What is being asked | Set down each entry below exactly as it stands.

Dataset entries
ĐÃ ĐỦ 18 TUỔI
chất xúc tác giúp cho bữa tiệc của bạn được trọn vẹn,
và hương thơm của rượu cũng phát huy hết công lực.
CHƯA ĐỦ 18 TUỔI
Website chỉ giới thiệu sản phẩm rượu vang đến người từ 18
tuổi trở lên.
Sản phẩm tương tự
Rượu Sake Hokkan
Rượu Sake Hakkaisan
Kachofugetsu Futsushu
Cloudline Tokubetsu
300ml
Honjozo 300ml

Exercise output |
ĐÃ ĐỦ 18 TUỔI
chất xúc tác giúp cho bữa tiệc của bạn được trọn vẹn,
và hương thơm của rượu cũng phát huy hết công lực.
CHƯA ĐỦ 18 TUỔI
Website chỉ giới thiệu sản phẩm rượu vang đến người từ 18
tuổi trở lên.
Sản phẩm tương tự
Rượu Sake Hokkan
Rượu Sake Hakkaisan
Kachofugetsu Futsushu
Cloudline Tokubetsu
300ml
Honjozo 300ml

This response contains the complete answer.